On 30 April 2014, Accenture announced that it has entered into an agreement to acquire i4C Analytics, a Milan-based advanced analytics software platform vendor. The firms did not disclose the financial terms of the deal, but Accenture said it plans to integrate i4C into Accenture Analytics, as part of Accenture Digital.


This deal helps Accenture advance toward becoming one of the few firms in the business intelligence and analytics software market with a "triple play" offering of build, buy and outsource solutions incorporating established products and services. Combining i4C technology with Accenture Analytics offerings will enable Accenture customers to choose among building custom advanced analytics solutions, buying apps based on Application Configuration Environment (ACE) from i4C's app store, or using Accenture's outsourcing services. This would enable Accenture to appeal to buyers in the line of business as well as those within the IT organization.

An Accenture offering could become a model for providers that are seeking to develop hybrid service and product offerings and attract line-of-business buyers. The lines between traditional software vendors and implementation services continue to blur as vendors vie for a larger wallet share. This acquisition further endorses Gartner’s prediction that by 2017, analytic applications offered by software vendors will be indistinguishable from analytic applications offered by service providers (see "Predicts 2014: Business Intelligence and Analytics Will Remain CIO's Top Technology Priority" ).

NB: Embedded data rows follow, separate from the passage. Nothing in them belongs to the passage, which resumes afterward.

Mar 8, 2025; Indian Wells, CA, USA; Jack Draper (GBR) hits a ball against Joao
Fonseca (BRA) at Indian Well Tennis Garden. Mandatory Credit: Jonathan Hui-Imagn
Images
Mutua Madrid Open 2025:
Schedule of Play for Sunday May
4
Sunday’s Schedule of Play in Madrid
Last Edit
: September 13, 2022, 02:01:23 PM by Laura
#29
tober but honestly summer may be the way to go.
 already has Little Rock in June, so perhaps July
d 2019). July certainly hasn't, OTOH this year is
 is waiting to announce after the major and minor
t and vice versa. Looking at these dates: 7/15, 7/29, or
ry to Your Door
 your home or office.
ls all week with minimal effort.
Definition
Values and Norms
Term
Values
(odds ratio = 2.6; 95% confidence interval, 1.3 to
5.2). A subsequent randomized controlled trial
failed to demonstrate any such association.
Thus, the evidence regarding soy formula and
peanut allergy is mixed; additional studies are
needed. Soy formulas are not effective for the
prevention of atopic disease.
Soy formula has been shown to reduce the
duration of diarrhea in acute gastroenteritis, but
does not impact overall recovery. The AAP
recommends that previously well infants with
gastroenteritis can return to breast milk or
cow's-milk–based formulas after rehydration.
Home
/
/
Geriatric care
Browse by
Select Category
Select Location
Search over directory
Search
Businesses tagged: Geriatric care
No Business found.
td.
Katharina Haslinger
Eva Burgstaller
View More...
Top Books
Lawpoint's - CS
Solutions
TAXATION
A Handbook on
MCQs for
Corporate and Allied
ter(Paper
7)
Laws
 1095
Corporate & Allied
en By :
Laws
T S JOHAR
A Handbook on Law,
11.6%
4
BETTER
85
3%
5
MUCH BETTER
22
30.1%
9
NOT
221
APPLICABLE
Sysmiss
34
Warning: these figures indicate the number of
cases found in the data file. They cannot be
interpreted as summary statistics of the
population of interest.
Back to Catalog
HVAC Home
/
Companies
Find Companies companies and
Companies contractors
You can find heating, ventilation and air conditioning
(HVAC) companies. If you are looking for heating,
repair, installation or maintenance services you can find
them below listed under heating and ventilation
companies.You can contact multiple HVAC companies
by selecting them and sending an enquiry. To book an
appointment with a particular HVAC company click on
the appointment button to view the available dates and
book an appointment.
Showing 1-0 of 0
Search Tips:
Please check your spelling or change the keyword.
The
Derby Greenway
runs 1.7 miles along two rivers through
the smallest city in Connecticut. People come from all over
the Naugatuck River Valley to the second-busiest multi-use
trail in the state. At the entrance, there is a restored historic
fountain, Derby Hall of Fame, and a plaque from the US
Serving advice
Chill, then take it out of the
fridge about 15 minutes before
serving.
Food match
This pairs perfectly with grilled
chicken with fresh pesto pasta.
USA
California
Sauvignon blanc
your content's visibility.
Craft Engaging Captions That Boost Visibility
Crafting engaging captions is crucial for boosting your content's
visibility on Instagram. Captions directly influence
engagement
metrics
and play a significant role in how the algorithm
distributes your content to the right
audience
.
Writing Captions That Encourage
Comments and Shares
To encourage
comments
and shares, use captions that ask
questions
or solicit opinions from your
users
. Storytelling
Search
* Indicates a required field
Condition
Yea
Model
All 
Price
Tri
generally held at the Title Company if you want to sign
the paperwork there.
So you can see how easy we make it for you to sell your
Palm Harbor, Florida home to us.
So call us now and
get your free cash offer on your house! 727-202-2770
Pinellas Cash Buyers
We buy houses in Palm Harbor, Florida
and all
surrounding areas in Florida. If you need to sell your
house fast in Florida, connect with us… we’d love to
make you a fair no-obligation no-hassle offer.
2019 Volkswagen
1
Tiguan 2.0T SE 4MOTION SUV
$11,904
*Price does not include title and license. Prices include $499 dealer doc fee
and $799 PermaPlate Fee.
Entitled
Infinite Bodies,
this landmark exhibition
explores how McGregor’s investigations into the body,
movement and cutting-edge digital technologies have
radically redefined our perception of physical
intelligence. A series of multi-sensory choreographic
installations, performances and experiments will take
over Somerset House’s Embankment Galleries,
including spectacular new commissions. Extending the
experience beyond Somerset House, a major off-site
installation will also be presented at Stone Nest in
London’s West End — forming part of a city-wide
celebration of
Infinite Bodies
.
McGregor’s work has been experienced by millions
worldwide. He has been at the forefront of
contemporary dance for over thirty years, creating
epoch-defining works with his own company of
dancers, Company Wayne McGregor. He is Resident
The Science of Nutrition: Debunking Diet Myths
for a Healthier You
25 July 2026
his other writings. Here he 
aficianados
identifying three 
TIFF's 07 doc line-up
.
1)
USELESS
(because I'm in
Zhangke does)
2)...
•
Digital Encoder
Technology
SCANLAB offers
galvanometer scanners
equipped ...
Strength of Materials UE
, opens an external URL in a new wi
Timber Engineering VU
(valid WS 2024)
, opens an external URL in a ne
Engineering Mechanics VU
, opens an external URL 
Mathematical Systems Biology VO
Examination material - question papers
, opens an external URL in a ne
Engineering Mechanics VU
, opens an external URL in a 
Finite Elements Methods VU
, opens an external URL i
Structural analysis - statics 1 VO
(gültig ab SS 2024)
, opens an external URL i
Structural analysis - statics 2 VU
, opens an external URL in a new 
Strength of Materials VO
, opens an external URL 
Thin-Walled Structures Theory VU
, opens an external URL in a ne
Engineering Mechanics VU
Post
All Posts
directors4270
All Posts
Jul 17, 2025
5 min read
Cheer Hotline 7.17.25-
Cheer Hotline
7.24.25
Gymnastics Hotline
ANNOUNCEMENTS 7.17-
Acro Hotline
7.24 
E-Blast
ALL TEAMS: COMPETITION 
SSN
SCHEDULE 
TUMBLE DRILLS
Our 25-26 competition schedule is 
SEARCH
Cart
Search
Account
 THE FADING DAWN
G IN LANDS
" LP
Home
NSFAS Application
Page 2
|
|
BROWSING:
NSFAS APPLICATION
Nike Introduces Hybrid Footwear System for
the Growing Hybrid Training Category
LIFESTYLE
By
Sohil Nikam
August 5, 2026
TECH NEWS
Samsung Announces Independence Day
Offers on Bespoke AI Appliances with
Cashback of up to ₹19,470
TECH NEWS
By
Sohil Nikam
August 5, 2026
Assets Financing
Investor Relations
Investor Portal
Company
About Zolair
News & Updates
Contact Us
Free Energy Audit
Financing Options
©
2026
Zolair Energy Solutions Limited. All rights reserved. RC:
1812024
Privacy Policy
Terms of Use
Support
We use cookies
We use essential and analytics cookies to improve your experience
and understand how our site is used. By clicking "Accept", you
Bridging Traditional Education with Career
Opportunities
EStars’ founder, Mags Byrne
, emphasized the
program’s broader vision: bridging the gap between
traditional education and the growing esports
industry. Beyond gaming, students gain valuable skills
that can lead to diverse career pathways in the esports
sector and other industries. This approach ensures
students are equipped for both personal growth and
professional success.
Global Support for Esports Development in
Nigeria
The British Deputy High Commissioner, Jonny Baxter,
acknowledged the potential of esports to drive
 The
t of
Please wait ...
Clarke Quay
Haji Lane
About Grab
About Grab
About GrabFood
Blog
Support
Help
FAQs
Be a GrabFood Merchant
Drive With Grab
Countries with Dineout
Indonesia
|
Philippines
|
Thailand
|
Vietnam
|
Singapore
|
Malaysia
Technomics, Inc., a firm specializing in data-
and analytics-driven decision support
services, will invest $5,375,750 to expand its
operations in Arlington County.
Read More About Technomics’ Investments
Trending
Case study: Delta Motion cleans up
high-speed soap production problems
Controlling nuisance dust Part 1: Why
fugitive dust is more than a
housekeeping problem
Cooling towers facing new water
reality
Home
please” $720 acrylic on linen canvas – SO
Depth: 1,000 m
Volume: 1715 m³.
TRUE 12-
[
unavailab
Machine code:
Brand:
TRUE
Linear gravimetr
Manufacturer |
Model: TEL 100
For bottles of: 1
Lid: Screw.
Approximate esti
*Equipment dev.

i4C has primarily catered to Italian customers; its top three are in the insurance, utility, and oil and gas industries. i4C ACE is a scalable platform that enables agile development of advanced analytics apps that are easy for customers to access, integrate with their workflow processes and understand. But i4C lacked the resources and expertise to broaden the appeal of its platform to other industries or geographies, and required a capital infusion or a strong sales partnership, which Accenture will provide. Accenture gains:

  • Predictive, optimization and forecasting abilities, which will enable Accenture to better streamline its production of new predictive and prescriptive analytics applications — particularly the latter, currently lacking in the analytics market.

  • Access to a solid technology base, enabling it to add i4C's analytics apps and analytics platform approach to Accenture's service offerings — in particular across its operations-related services, which could result in cloud solutions.

  • Complementary industry expertise in certain segments and targeted applications that could integrate with its technology platform offerings.

Deals like this confirm that advanced analytics is the fastest-growing segment within the business analytics and intelligence software market (see "Market Share Analysis: Business Intelligence and Analytics Software, 2013" ). The rise of big data and the business need to optimize operations have led demand for these capabilities to outpace the supply of expert users and created requirements for "non-data-scientist-friendly" tools.


  • i4C customers: Expect some short-term disruption as Accenture reassesses i4C road map priorities and integrates i4C into Accenture Analytics.

  • Accenture customers: Continue with planned or in-progress initiatives, as they are unlikely to be affected during the next three to nine months. Integration of the smaller-scale i4C with a global firm like Accenture will take time. In the longer term, prepare for new analytics applications based on i4C and for more choices and greater flexibility in build, buy and outsource options.